Prompt
Look for the word "wrist" in the entries below, then copy every line that has it.

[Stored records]
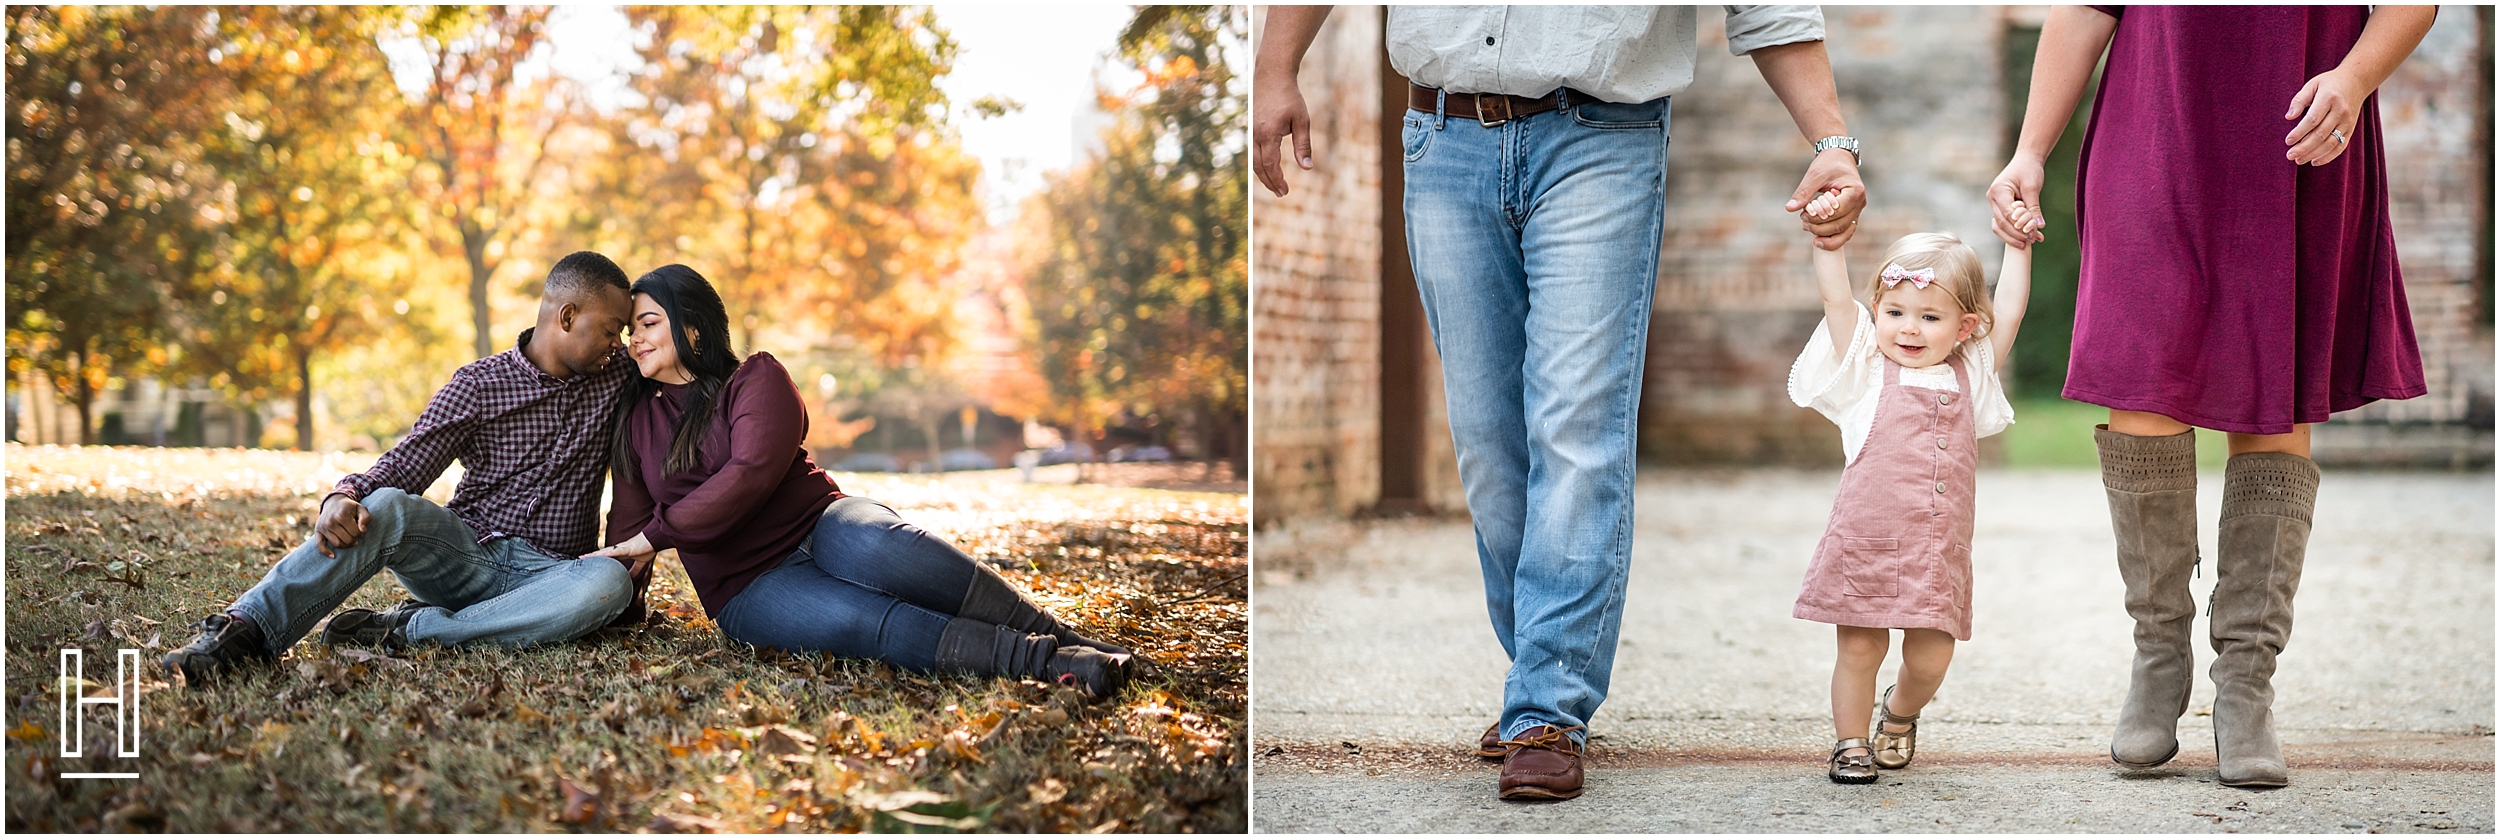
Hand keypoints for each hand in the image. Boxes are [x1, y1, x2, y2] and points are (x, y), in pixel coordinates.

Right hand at [315, 494, 369, 557]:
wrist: (334, 503)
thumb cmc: (350, 508)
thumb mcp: (361, 509)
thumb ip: (366, 518)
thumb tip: (363, 529)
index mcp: (341, 515)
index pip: (356, 533)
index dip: (361, 533)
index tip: (361, 530)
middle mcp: (330, 521)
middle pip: (347, 540)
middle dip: (354, 539)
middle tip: (356, 535)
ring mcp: (323, 527)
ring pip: (337, 544)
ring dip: (346, 545)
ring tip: (350, 539)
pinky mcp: (317, 531)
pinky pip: (320, 545)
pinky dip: (326, 552)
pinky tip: (333, 556)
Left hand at [583, 532, 656, 577]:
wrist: (655, 539)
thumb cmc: (649, 548)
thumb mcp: (642, 563)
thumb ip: (636, 570)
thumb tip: (630, 578)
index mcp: (621, 553)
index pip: (606, 557)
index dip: (597, 559)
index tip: (589, 561)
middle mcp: (618, 550)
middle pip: (601, 554)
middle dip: (591, 557)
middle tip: (579, 559)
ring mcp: (621, 548)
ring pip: (604, 552)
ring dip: (593, 555)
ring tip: (582, 557)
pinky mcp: (626, 548)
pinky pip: (613, 551)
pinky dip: (605, 554)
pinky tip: (597, 555)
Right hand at [1251, 69, 1313, 196]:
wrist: (1272, 75)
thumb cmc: (1290, 97)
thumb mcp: (1302, 120)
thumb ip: (1303, 145)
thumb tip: (1306, 168)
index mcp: (1268, 133)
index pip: (1270, 165)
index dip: (1277, 180)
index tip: (1285, 192)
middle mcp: (1255, 134)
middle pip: (1258, 167)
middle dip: (1269, 182)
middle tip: (1281, 193)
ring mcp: (1250, 130)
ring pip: (1253, 160)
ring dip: (1263, 174)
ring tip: (1274, 185)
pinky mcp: (1249, 127)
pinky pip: (1252, 151)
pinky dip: (1258, 163)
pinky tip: (1267, 167)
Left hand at [1783, 149, 1865, 248]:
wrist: (1839, 158)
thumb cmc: (1828, 164)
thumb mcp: (1814, 175)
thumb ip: (1804, 192)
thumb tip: (1790, 208)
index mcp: (1855, 191)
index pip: (1837, 212)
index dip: (1819, 217)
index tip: (1803, 215)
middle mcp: (1860, 203)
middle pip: (1841, 225)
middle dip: (1820, 228)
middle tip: (1803, 223)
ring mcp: (1857, 210)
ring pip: (1844, 232)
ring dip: (1826, 235)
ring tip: (1808, 229)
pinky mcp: (1852, 214)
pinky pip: (1845, 231)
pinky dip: (1832, 237)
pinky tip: (1817, 240)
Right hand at [1987, 155, 2048, 247]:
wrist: (2026, 160)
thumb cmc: (2029, 170)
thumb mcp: (2033, 187)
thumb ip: (2034, 207)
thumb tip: (2039, 226)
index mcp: (1998, 191)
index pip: (2006, 214)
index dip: (2018, 226)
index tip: (2032, 234)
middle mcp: (1992, 199)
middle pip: (2000, 223)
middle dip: (2016, 234)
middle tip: (2031, 242)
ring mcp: (1994, 204)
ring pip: (1999, 226)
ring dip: (2013, 236)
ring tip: (2028, 244)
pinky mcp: (2000, 207)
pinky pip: (2004, 223)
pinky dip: (2014, 231)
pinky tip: (2027, 237)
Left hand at [2285, 68, 2365, 165]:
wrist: (2356, 81)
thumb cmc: (2329, 83)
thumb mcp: (2312, 85)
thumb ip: (2299, 100)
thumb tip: (2289, 117)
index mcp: (2329, 98)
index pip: (2313, 119)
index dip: (2300, 132)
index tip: (2288, 141)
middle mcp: (2341, 111)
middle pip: (2321, 134)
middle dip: (2304, 147)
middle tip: (2290, 155)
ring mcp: (2348, 121)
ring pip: (2331, 142)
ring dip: (2314, 154)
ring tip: (2298, 160)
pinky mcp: (2351, 129)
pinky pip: (2341, 146)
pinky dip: (2329, 156)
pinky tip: (2314, 161)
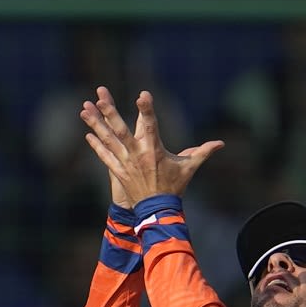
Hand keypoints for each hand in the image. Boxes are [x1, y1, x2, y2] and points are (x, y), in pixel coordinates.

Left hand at [81, 86, 222, 202]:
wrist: (158, 211)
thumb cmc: (174, 186)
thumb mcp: (189, 167)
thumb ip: (203, 152)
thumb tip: (221, 143)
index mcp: (154, 150)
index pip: (150, 125)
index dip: (146, 110)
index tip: (142, 95)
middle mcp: (137, 154)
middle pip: (120, 129)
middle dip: (109, 111)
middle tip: (100, 95)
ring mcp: (125, 163)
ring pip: (108, 140)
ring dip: (95, 123)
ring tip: (84, 108)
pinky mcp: (118, 172)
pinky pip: (105, 156)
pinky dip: (96, 146)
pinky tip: (88, 134)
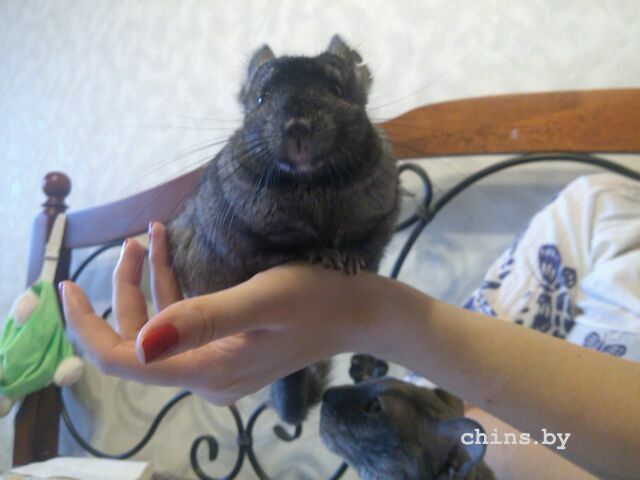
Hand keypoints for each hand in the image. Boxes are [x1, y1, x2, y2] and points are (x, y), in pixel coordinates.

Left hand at [61, 222, 383, 404]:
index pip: (125, 362)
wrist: (360, 310)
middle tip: (135, 239)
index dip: (88, 328)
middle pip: (140, 340)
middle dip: (126, 289)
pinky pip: (185, 323)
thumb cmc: (319, 297)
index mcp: (208, 372)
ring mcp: (217, 366)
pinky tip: (172, 253)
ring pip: (162, 328)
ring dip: (150, 284)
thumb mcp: (263, 299)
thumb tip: (138, 344)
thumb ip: (203, 319)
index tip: (68, 286)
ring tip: (150, 236)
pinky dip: (173, 289)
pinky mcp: (229, 350)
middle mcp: (206, 378)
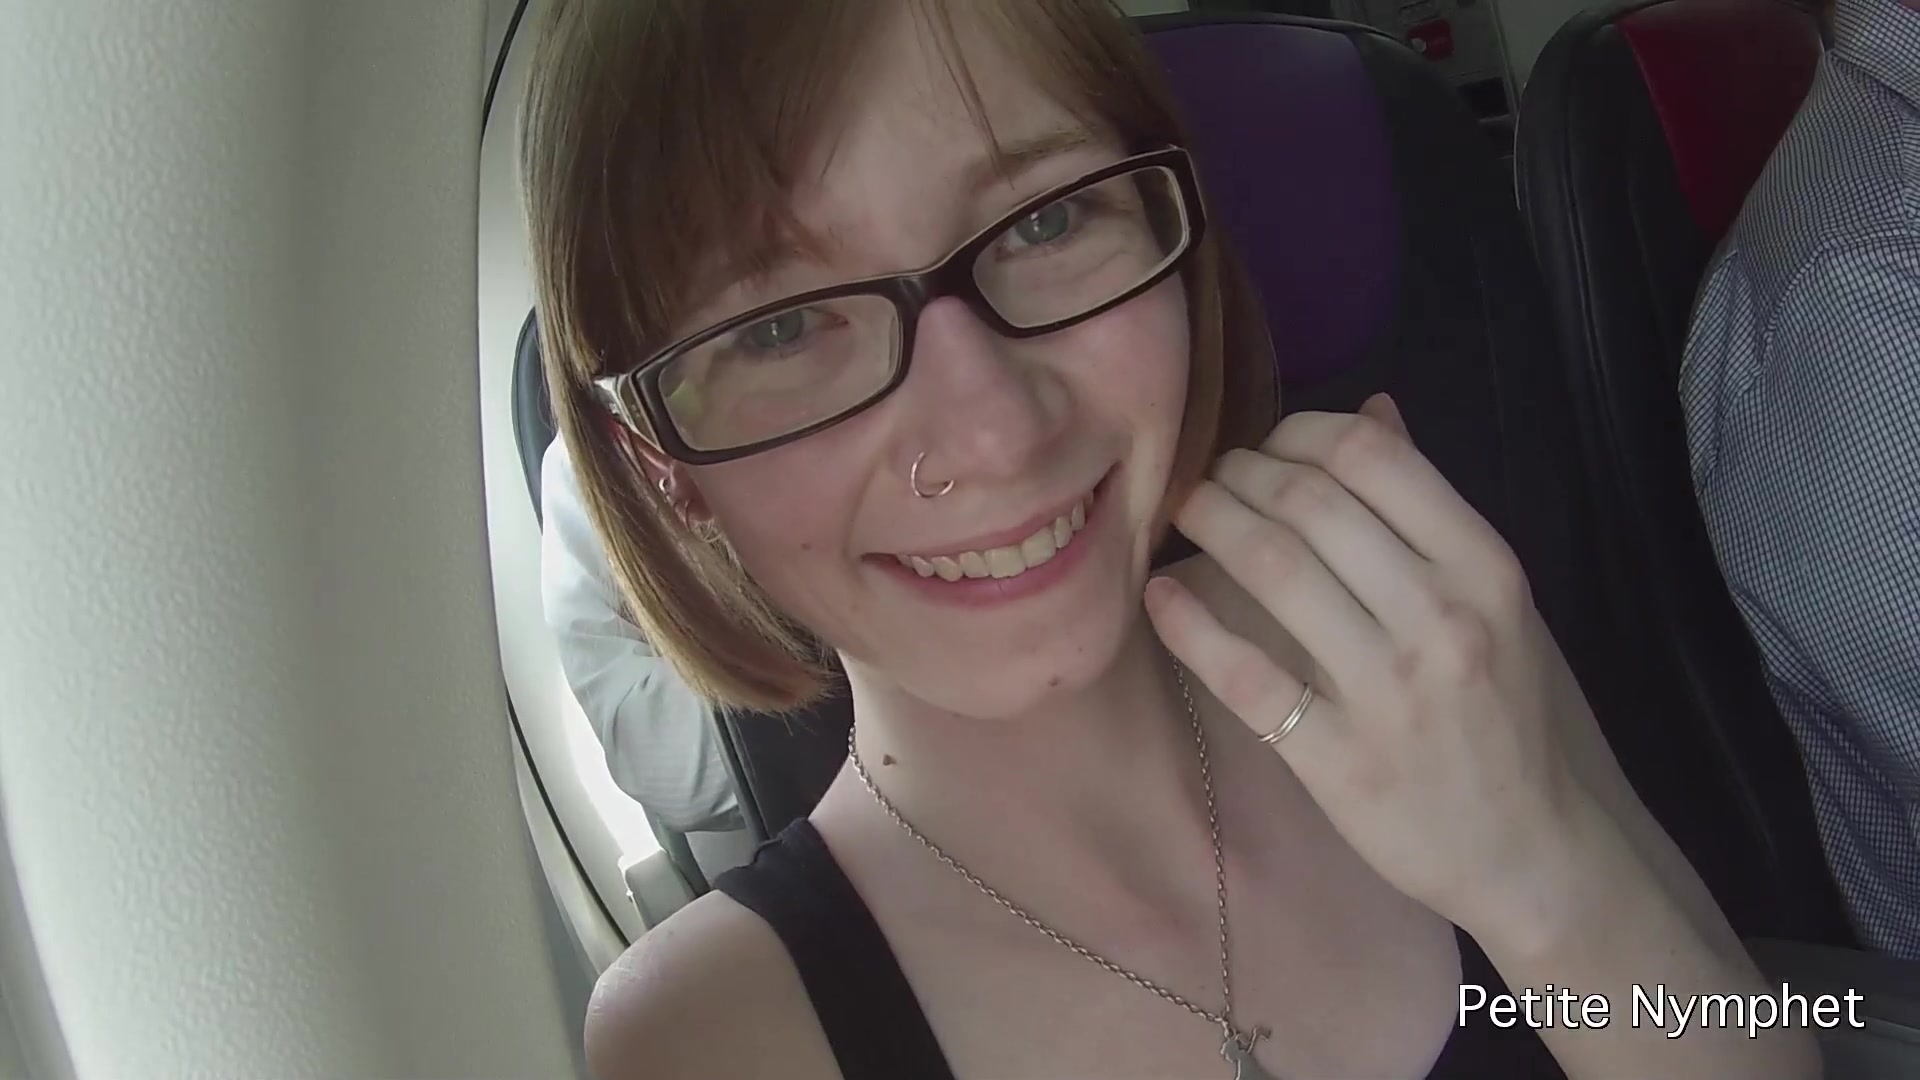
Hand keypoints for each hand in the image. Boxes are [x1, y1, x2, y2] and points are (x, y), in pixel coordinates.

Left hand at [1145, 395, 1603, 932]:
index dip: (1296, 431)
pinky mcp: (1338, 759)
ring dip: (1210, 524)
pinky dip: (1190, 625)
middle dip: (1240, 472)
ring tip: (1186, 514)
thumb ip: (1432, 510)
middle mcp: (1439, 616)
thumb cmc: (1517, 716)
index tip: (1264, 444)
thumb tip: (1373, 412)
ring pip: (1272, 570)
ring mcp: (1387, 690)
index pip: (1371, 455)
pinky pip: (1245, 675)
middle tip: (1211, 477)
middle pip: (1309, 500)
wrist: (1540, 851)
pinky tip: (1161, 596)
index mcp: (1485, 566)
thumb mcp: (1499, 601)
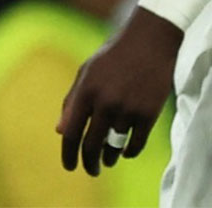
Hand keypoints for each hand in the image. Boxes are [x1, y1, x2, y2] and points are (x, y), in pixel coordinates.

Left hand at [56, 8, 180, 174]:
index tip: (70, 166)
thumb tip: (60, 132)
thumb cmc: (114, 55)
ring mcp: (128, 109)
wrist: (150, 40)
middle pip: (92, 146)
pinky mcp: (148, 113)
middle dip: (89, 163)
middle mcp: (105, 102)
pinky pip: (136, 145)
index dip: (68, 154)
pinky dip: (129, 152)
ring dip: (109, 159)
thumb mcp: (87, 72)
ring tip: (107, 161)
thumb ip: (72, 101)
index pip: (71, 133)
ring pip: (114, 148)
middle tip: (91, 170)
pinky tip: (125, 152)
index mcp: (86, 90)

Response for this exercise
wrist: (334, 503)
wrist: (655, 539)
wrist: (1272, 75)
wrist: (1839, 158)
wrist: (2026, 160)
wrist: (2356, 81)
wrist: (158, 211)
wrist: (360, 310)
wrist: (1540, 851)
wrist: (150, 40)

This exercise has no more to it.